Las condiciones de vida prevalecientes han sembrado en las mayorías venezolanas un profundo pragmatismo. La sobrevivencia le ha succionado el espacio a la llamada conciencia política. Encuestas recientes revelan que apenas 15% de los ciudadanos se desvela por el necesario cambio político. Un hallazgo concurrente es que 80% no milita, ni es afecto, ni confía en partido alguno. Como telón de fondo, conseguir El pan nuestro de cada día ocupa el pensar de 9 de cada diez venezolanos.
Entre tanto, los engranajes de las maquinarias políticas se desperezan para escoger sus candidatos a las presidenciales de 2024. Acaso, ¿no es esto poner la carreta delante de la mula? ¿Comenzar por escoger candidatos de partidos cuyo liderazgo no se conecta ni empatiza con la vasta mayoría de venezolanos?.
¿Prioritario no sería conformar una alianza sólida que por consenso produzca y ofrezca al país una plataforma de propósitos y soluciones concretas, un compromiso creíble con los ciudadanos para recuperar la República? Es requisito inescapable ganar credibilidad, recuperar cercanía con los electores y, como algo esencial, despertar el entusiasmo que rompa resignación y escepticismo. Entonces procedería –por primarias o consenso– escoger el candidato unitario idóneo responsable de materializar la promesa de cambio.
Esta contienda no es entre los aspirantes de las organizaciones opositoras sino entre la democracia y los causantes de la ruina de la República.

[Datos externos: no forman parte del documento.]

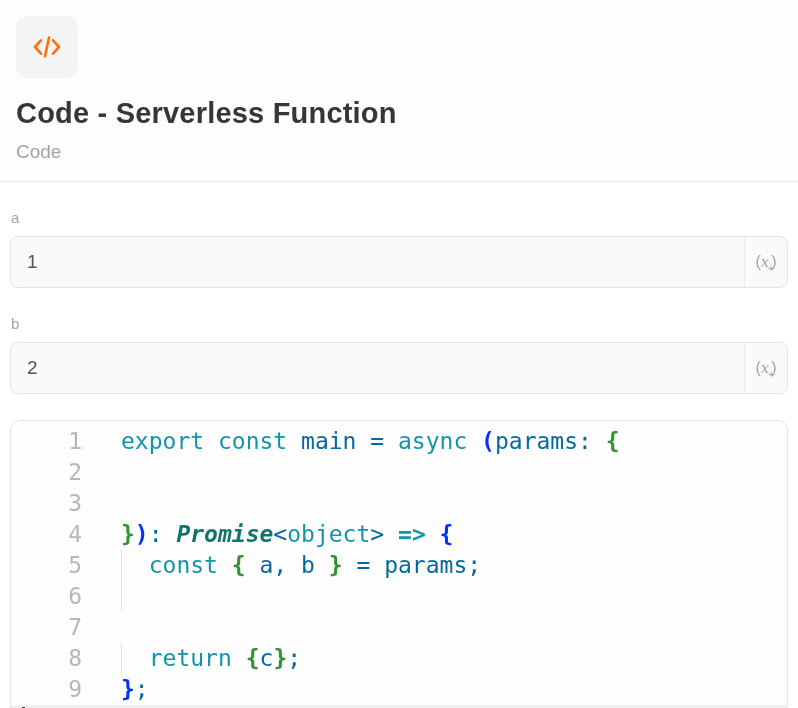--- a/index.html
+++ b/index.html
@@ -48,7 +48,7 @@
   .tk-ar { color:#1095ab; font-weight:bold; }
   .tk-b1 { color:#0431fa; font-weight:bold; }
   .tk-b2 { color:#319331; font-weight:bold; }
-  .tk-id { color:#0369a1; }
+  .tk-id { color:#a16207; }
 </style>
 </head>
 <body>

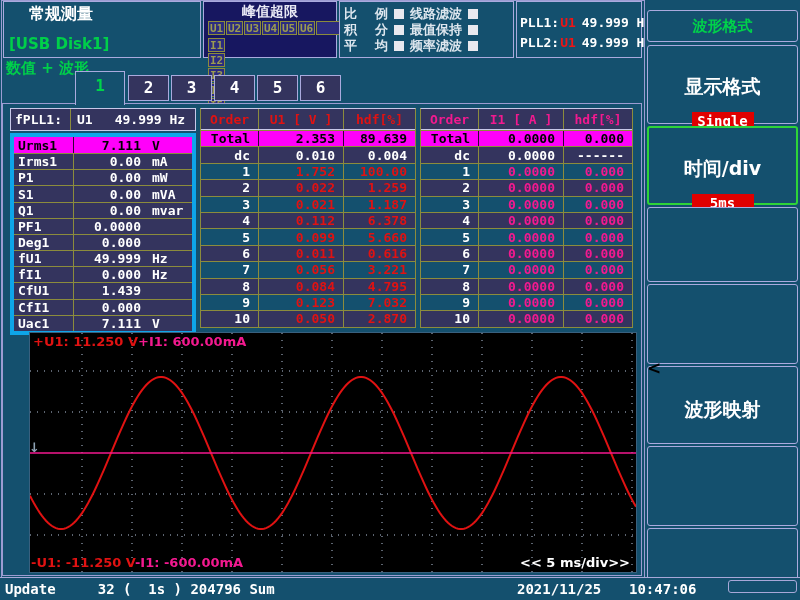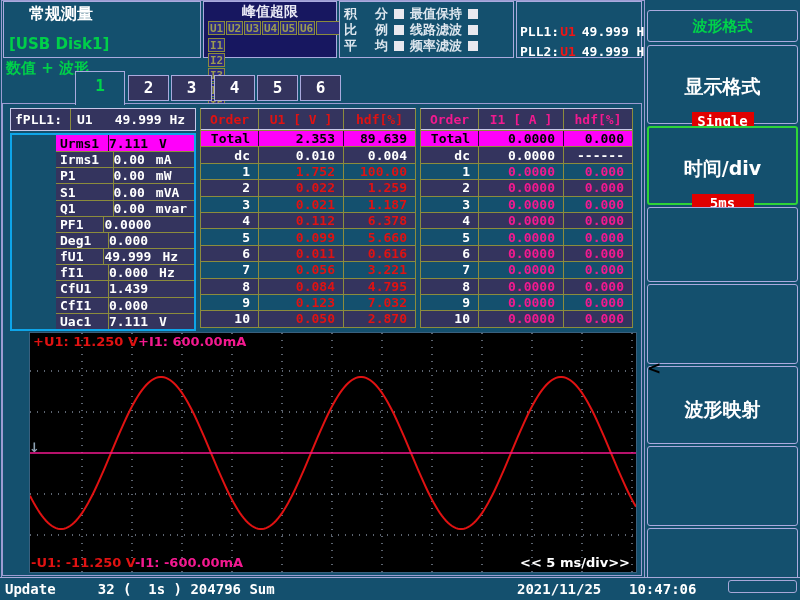--- a/index.html
+++ b/index.html
@@ -124,15 +124,15 @@
 
   <div class="hdr-box tgl-box" id="tglbox">
       <div class="tgl-row">
+        <span class="tgl-label">比    例</span>
+        <span class="sq"></span>
+        <span class="tgl-label">线路滤波</span>
+        <span class="sq"></span>
+      </div>
+      <div class="tgl-row">
         <span class="tgl-label">积    分</span>
         <span class="sq"></span>
         <span class="tgl-label">最值保持</span>
-        <span class="sq"></span>
-      </div>
-      <div class="tgl-row">
-        <span class="tgl-label">比    例</span>
-        <span class="sq"></span>
-        <span class="tgl-label">线路滤波</span>
         <span class="sq"></span>
       </div>
       <div class="tgl-row">

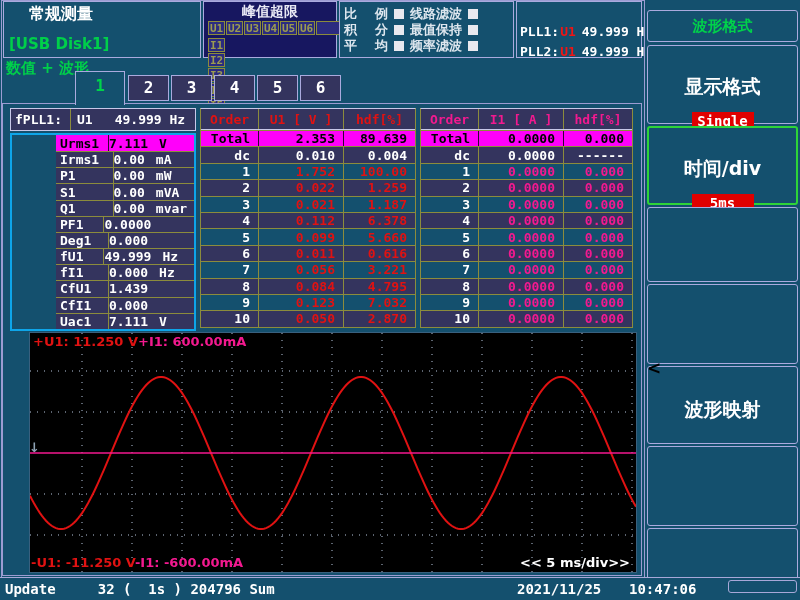--- a/index.html
+++ b/index.html
@@ -24,7 +24,7 @@
   .tgl-row{display:flex;align-items:center;height:16px;padding-left:4px;}
   .tgl-label{color:#dde6ee;font-size:13px;font-weight:700;white-space:pre;}
   .sq{width:10px;height:10px;background:#e9e9ef;margin:0 6px 0 6px;flex:none;}
-  .pll-box{left:516px;width:126px;padding-top:19px;}
+  .pll-box{left:516px;width:126px;padding-top:10px;}
   .pll-row{display:flex;height:20px;align-items:center;padding-left:3px;font-size:13px;font-weight:700;}
   .pll-name{color:#fff;} .pll-src{color:#ee1515;margin:0 6px 0 1px;} .pll-val{color:#fff;white-space:pre;}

El único color de partido que importa es la bandera del país liberado y la oferta de una administración que sirva a sus ciudadanos.
Apuntaba el ilustre catedrático Don Manuel García Pelayo, fundador de la Escuela de Estudios Políticos de la UCV, que el arte de la política exige: “saber qué se quiere, qué se puede, qué hay que hacer y cuándo y cómo hacerlo”.